__Texte à lire__
9. Le 25 mars 2016, l’université de Wrocław a saisi le Tribunal d’un recours en vue, premièrement, de l’annulation des décisions de la REA de résilier une convention de subvention et d’obliger la requérante à rembourser les sommes de 36 508,37 euros, de 58 031,38 euros et de 6 286,68 euros ainsi qu’à payer des dommages et intérêts d’un montant de 5 803,14 euros et, deuxièmement, de la restitution par la REA des sommes correspondantes avec les intérêts dus.

10. Dans son mémoire en défense, la REA a d’abord soulevé une exception d’irrecevabilité fondée sur cinq moyens. Le premier moyen portait sur le fait que l’avocat représentant l’université de Wrocław ne satisfaisait pas à la condition d’indépendance requise par le statut et le règlement de procédure du Tribunal. En effet, selon la REA, le représentant de l’université de Wrocław était salarié de l’un des centres de recherche de l’université.

__Enregistrements__
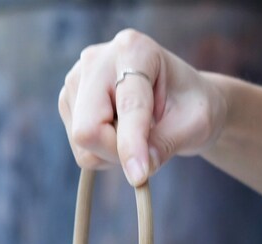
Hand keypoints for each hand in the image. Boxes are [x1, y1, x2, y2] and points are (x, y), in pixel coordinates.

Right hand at [58, 29, 227, 184]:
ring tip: (138, 134)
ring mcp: (76, 80)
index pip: (127, 108)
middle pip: (88, 128)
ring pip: (82, 142)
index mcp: (134, 50)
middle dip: (117, 152)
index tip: (139, 176)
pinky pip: (80, 149)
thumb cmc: (190, 105)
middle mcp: (97, 59)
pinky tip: (120, 133)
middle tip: (147, 151)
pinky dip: (102, 153)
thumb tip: (139, 171)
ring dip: (112, 153)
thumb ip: (166, 144)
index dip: (132, 144)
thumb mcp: (194, 125)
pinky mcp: (68, 102)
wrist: (179, 98)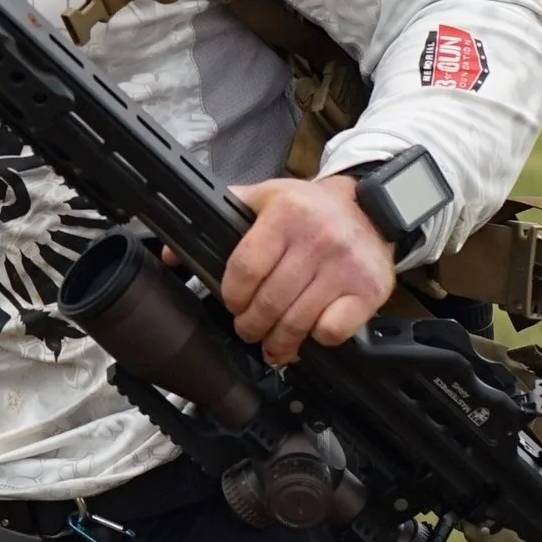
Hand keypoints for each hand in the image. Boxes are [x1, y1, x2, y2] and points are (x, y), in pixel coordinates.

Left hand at [221, 173, 396, 362]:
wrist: (370, 210)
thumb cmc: (311, 209)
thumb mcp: (266, 198)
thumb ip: (221, 217)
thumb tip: (170, 253)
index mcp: (287, 213)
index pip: (246, 268)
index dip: (232, 295)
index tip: (233, 302)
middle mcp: (318, 238)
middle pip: (269, 302)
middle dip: (250, 325)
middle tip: (248, 328)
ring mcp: (346, 266)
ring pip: (297, 322)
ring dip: (278, 342)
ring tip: (273, 343)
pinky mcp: (368, 289)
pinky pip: (332, 330)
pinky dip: (317, 338)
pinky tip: (312, 330)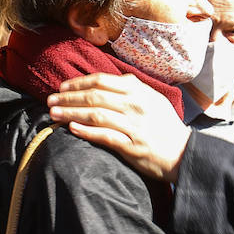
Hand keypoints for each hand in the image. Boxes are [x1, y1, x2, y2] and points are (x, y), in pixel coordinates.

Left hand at [46, 74, 189, 181]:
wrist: (183, 154)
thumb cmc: (165, 127)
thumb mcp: (154, 100)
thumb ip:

__Consigne__
Reformulez sous forme de liste le paragraphe de l'extrait sur le recours de l'université de Wrocław qui commence par « Dans son mémoire en défense », en gardant ses faits principaux.

__Solution__
- Dans son mémoire en défense, la REA a d'abord soulevé une exception d'irrecevabilité reposant sur cinq moyens.
- Selon le premier moyen, l'avocat de l'université de Wrocław ne remplissait pas la condition d'indépendance exigée par le statut et le règlement de procédure du Tribunal.
- D'après la REA, ce représentant était salarié de l'un des centres de recherche de l'université.